• _Task instructions_:
When a line below contains the word "down", copy that line.

• _Given data_:
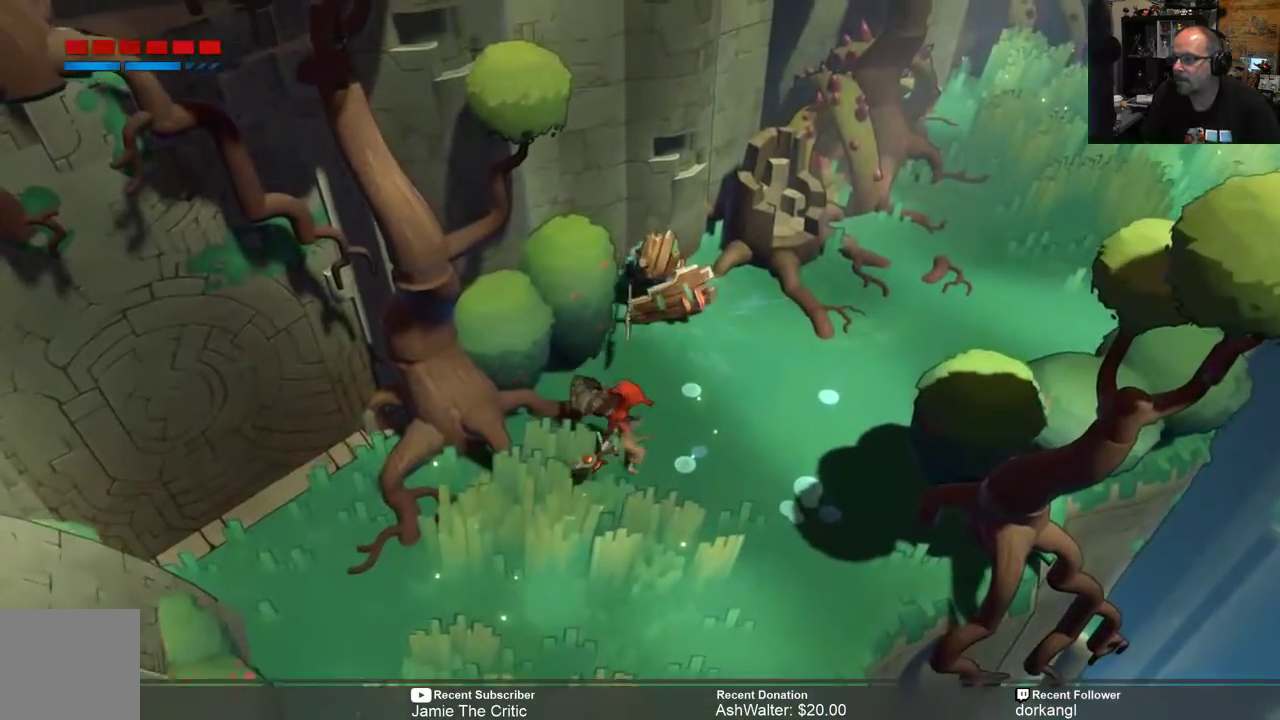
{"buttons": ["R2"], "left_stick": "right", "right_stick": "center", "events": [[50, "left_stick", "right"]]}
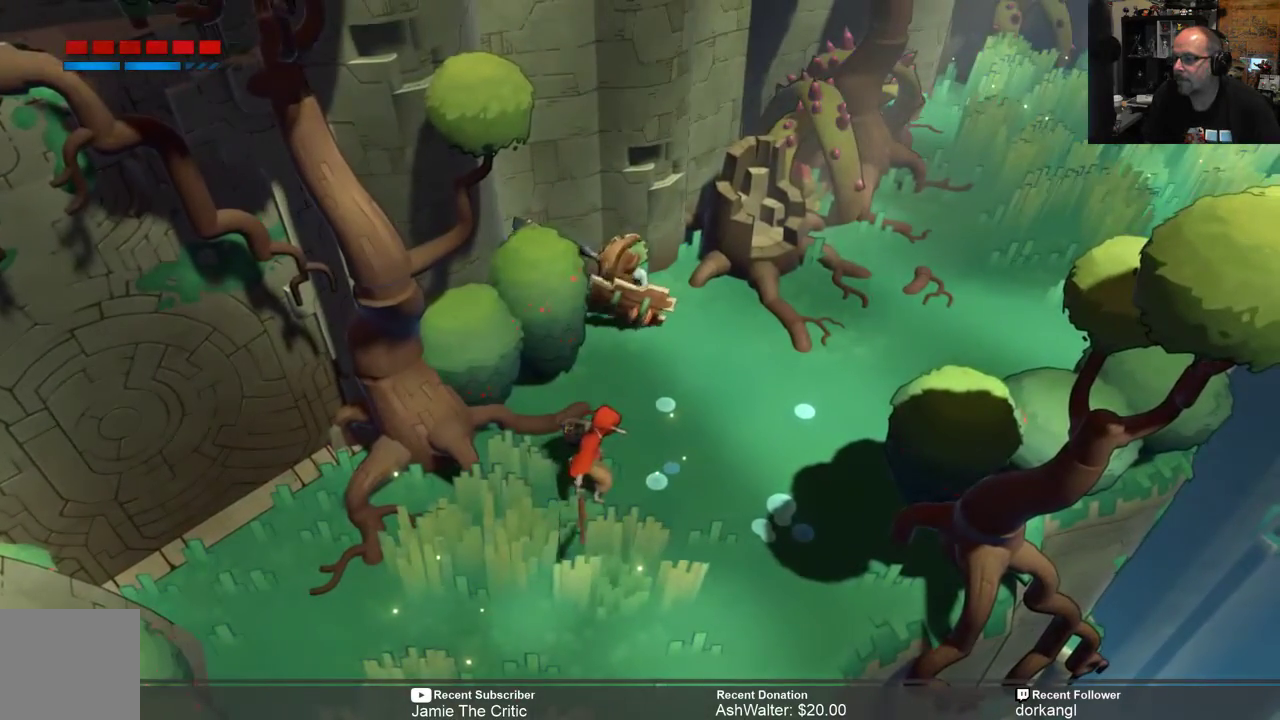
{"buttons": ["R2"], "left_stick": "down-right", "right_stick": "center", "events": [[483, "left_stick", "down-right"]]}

...

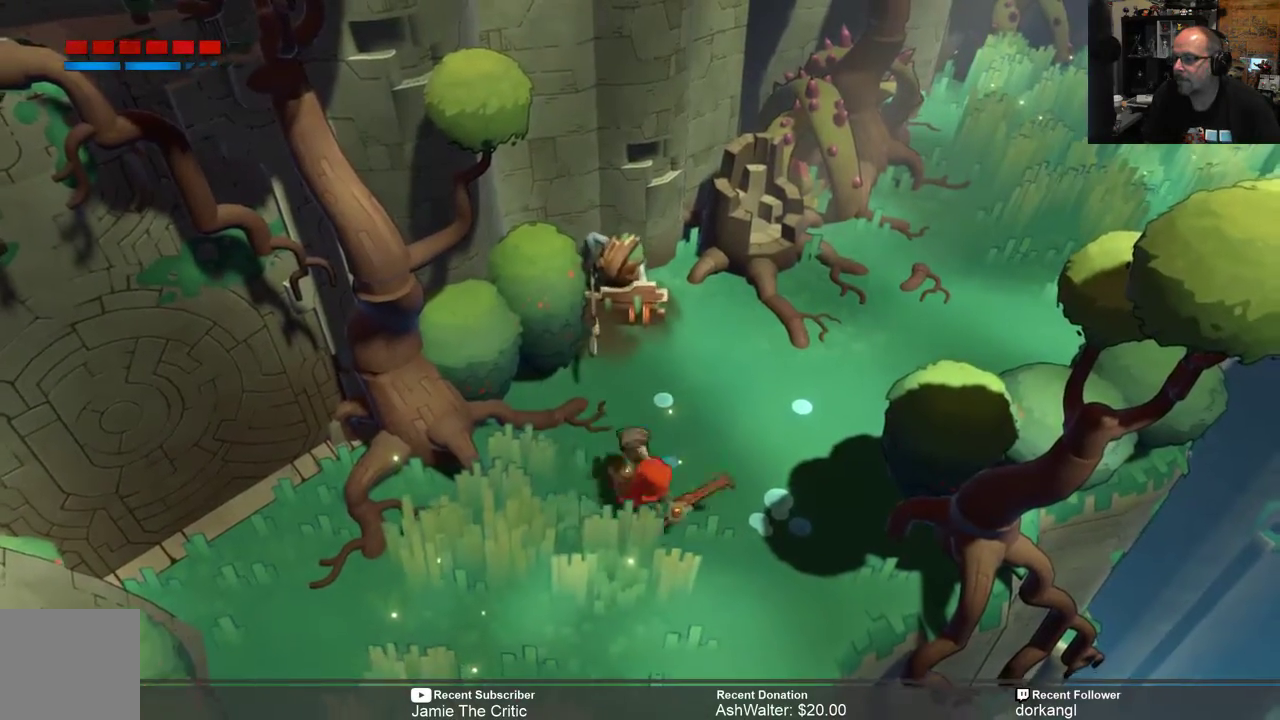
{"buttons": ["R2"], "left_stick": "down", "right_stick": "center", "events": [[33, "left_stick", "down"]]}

• _Solution to this task_:
{"buttons": ["R2"], "left_stick": "down-right", "right_stick": "center", "events": [[483, "left_stick", "down-right"]]}
{"buttons": ["R2"], "left_stick": "down", "right_stick": "center", "events": [[33, "left_stick", "down"]]}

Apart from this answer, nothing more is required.